Avec Top 10, Alan Moore signe l’une de ses œuvres les plus malicieuses, les plus généreuses aussi : une série chorale où chaque case déborde d’idées, d’histoires secondaires et de micro-blagues visuelles. Le concept est aussi simple que brillant : une ville où tout le monde a des super-pouvoirs, y compris les flics, les civils, les criminels et même les voisins râleurs. Résultat : le quotidien de la police devient un chaos permanent, oscillant entre enquête métaphysique, querelles de copropriété, dimension parallèle et paperasse administrative.

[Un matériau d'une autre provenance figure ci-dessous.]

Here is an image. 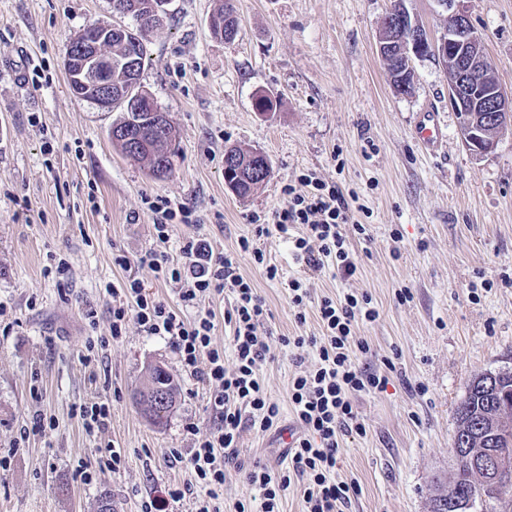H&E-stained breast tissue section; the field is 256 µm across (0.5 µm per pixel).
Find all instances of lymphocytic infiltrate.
<instances>
[{
    "instance_id": "lymphocytic-infiltrate-1",
    "label": "lymphocytic infiltrate",
    "mask_w": 512,
    "mask_h": 512,
    "mask_svg": "<svg viewBox=\"0 0 512 512\" xmlns=\"http://www.w3.org/2000/svg\"><path fill=\"white\" fill-rule=\"evenodd\" d=\"M283 201L271 212L254 216L252 236L242 237L238 250L248 255L271 282H286L296 325L307 321L304 307L309 292L302 278L284 280L282 270L271 263L261 241L275 235L304 270L333 269L343 278L356 275L358 264L346 247L348 233L366 236V225L353 219V202L336 184L314 172L300 174L281 188ZM142 202L155 230L156 246L140 255V265L149 267L159 281L176 286L179 303L146 292L138 279L110 285L109 336L98 343L119 339L128 323H136L150 336L168 340L184 372L209 391L213 425L195 439L189 456L172 450L173 459H187L197 483L205 489L197 496L194 512H222L220 493L227 465L241 434L250 429L269 431L280 419V406L266 393L261 370L272 359L270 316L266 300L238 272L234 255L215 251L204 238H188L177 254H170L173 229L178 224H198L197 211L167 195H146ZM232 295L233 304L223 316L205 306L206 300ZM194 316H185V309ZM321 336H283L282 346L310 347L315 356L312 368L301 371L289 384L292 411L302 432L289 448L288 464L272 467L255 464L245 479L261 500L262 512H282L289 490H299L305 512H344L356 492L355 484L337 479L338 456L347 437L365 436L366 428L355 409L356 397L385 391L389 378L361 364L369 353L366 341L356 334L361 321L375 320L378 312L368 294L330 296L317 303ZM225 324L228 347L213 341L217 324ZM97 343V344H98ZM232 351L233 368H225L224 353Z\"/></svg>"
}]
</instances>
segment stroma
I'll return each mask as SVG.
<instances>
[{
	"label": "stroma",
	"instance_id": "35a3bbf8",
	"mask_svg": "<svg viewBox=\"0 0 512 512\" xmlns=\"http://www.w3.org/2000/svg\"><path fill=\"white\" fill-rule=\"evenodd\" d=\"M394 0H238L239 34L214 39L210 21L219 0H170L168 16L151 33L141 74L148 93L176 129L169 173L157 176L126 158L109 136L121 109L104 110L74 97L63 58L89 24L112 17V0H0V304L13 328L0 334V512H97L112 496L114 512H140L155 498L162 512H192L200 495L187 463L186 423L207 433L209 394L190 381L167 339L128 324L98 368L79 352L89 337L110 333L106 283L138 279L175 301L171 286L148 267L121 270L114 249L137 257L153 248L146 194L186 203L202 215L180 225L174 241L205 237L216 250L237 252L251 235L253 214L282 202L281 188L312 170L326 182L357 191L369 240L349 236L359 270L349 279L302 274L278 238L265 239L285 280L305 276L311 302L325 296L368 294L379 313L358 334L368 361L394 364L385 391L358 396L367 434L346 440L339 476L360 492L350 512H428L437 487H450L456 470V408L477 376L512 369V122L497 148L472 154L462 142L448 102V78L438 59L415 58L410 92H398L377 48L382 21ZM500 85L512 94V0H465ZM44 67L33 89L31 64ZM272 93L275 112H255L258 92ZM436 113L446 133L438 155L425 153L412 131L421 113ZM263 152L272 173L245 199L224 182V149ZM30 213H23L22 204ZM64 258L69 278L45 277L50 256ZM240 274L251 280L272 313L276 336H316L315 320L297 327L283 283L268 282L248 258ZM408 288L411 298L396 294ZM97 312L89 327L86 310ZM311 351L279 350L262 369L281 417L264 434L244 432L224 483L225 512L252 491L241 474L255 462L284 458V433L294 419L288 382L313 366ZM164 366L180 387L166 425H151L133 394L148 366ZM39 385L40 399L30 395ZM105 401L107 429L85 433L75 406ZM52 429L15 445L34 412ZM119 445L118 472L85 484L78 461H92L107 443ZM190 486L175 502L169 484Z\"/></svg>",
	"mask_w": 512,
	"mask_h": 512
}]
</instances>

Ce qui frappe, c’est la manière dont Moore transforme la surenchère super-héroïque en matière sociale. Les agents de Precinct 10 ne sont pas des surhommes majestueux : ce sont des travailleurs épuisés, confrontés à des drames très humains — racisme interdimensionnel, sexisme cybernétique, traumas hérités de guerres cosmiques. L’émotion surgit souvent dans un coin de case, presque discrète, mais toujours juste.
Le dessin de Gene Ha (aidé par Zander Cannon) est essentiel à l’expérience : hyper-détaillé, brillant de couleurs et de textures, capable de faire exister une foule de personnages sans confusion. Chaque rue de Neopolis devient un décor foisonnant qu’on pourrait scruter pendant des minutes entières tant les gags, références et micro-histoires s’y accumulent.
Si l’humour et la densité peuvent parfois donner le vertige, l’ensemble reste un grand plaisir de lecture, mêlant satire, tendresse et world-building ambitieux. C’est l’une des créations les plus attachantes de Moore, celle où il se montre le plus joueur, le plus chaleureux, presque le plus humain.
Résumé
Un polar super-héroïque foisonnant, drôle et profondément touchant, à la richesse visuelle éclatante.
🔍 Une cité impossible, des flics extraordinaires, et l’une des meilleures idées de Moore.